Sadly, we don’t have any monitoring or alerting in place for this update process, so although the logs are there, we didn’t spot the errors before today.
Fastly has sponsored CDN and TLS services for Haskell domains for a very long time. Some of our configuration predates ACME wildcard domains, if not ACME itself. Given all the legacy stuff, it’s hard to know why everything is the way it is.
Recently, some changes pushed the problem over the line. ACME config on the servers, DNS zone config in Cloudflare (another sponsor), and TLS config in Fastly conflicted in a way that broke the ACME update.
The fix involved removing old conflicting certs in Fastly, removing or correcting DNS entries in Cloudflare, and rerunning the ACME update. This cleaned up other potential lurking issues, as well.

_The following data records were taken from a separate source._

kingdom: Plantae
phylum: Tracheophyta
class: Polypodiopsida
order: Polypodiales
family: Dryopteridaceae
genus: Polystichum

It looks like there may have been migrations done in the past that were partially incomplete. We believe—well, I believe in particular—a better focus on understanding systems, planning changes, and following up on them would have prevented this. But the real failure here was the lack of alerting. The cert tried to tell us for a whole month that something was wrong, but we never heard it.
The Infra team has been getting more organized recently. The Haskell Foundation has devoted some resources to that work. Getting a team alerting system set up is high on our wishlist.